I'm starting two-a-day practices in a desparate attempt to get ready for Nationals. So I'm swimming 3 times a week, twice a day, running and light weights the other two days, and resting on weekends.
Any ideas for making the transition from swimming just 3 times a week to this new schedule easier? My muscles are screaming right now!! :help:
swim 5 days a week
quit running
keep lifting weights
hang in there you'll get used to it
ande
I'm starting two-a-day practices in a desparate attempt to get ready for Nationals. So I'm swimming 3 times a week, twice a day, running and light weights the other two days, and resting on weekends.

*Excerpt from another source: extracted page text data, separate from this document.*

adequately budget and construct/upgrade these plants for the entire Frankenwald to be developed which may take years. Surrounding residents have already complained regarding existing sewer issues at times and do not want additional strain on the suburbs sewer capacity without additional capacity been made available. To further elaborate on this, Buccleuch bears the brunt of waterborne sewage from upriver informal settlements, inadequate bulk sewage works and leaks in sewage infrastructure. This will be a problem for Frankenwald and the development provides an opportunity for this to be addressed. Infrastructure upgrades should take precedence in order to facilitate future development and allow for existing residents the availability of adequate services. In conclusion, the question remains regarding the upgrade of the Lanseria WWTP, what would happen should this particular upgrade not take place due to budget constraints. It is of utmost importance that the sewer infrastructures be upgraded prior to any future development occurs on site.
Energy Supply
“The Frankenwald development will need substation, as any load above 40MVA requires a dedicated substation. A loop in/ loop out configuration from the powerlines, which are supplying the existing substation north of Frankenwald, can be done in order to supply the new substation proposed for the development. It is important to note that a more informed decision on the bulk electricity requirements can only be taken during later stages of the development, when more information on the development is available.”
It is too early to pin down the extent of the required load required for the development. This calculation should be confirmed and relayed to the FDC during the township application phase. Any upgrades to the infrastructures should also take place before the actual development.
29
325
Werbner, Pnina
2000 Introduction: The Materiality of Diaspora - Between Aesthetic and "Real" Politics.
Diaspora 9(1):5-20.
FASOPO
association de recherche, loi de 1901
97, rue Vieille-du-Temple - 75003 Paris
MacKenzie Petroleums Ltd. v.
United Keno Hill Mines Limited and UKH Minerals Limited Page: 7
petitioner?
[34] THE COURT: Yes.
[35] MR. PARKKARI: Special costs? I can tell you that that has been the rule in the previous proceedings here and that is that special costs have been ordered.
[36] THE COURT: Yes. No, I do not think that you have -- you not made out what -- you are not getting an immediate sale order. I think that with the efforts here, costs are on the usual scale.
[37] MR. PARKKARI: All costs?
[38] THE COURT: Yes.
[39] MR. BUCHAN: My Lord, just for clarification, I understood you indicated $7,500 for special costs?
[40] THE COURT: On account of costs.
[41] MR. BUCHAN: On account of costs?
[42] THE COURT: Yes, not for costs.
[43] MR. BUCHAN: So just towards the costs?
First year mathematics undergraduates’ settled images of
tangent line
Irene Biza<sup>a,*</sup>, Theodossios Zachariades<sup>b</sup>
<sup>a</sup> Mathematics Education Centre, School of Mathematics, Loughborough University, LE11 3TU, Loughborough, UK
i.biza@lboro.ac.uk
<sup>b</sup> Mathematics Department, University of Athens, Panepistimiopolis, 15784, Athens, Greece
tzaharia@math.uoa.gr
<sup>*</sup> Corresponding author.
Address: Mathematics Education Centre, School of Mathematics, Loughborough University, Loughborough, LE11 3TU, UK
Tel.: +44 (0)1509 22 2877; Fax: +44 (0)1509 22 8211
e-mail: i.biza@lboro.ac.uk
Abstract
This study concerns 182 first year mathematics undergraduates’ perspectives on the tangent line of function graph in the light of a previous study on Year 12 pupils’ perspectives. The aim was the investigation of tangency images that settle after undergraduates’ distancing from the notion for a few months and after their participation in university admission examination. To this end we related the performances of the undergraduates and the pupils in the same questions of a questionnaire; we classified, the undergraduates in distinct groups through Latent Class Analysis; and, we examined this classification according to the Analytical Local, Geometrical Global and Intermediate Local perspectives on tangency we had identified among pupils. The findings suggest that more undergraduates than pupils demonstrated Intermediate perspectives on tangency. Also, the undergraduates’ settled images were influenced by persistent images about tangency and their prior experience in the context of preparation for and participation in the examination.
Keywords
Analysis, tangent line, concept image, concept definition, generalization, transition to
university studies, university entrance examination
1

Any ideas for making the transition from swimming just 3 times a week to this new schedule easier? My muscles are screaming right now!! :help:
We'll all have to help you celebrate being 21 while we're all out at Nationals!
Oh thanks. :wiggle: That would be fabulous!! I turn 21 two days before competition starts so I really can't go do anything. I don't want to be in recovery for my first race. ;)
Thanks also for the tips. Sounds like cutting out the running would be a good idea. I didn't even think of it hindering my breaststroke, but my knees have been hurting a little lately so I wonder if maybe those are linked. Never used to hurt, but I never ran either. I'll stick with light weights...my upper body strength is pretty terrible.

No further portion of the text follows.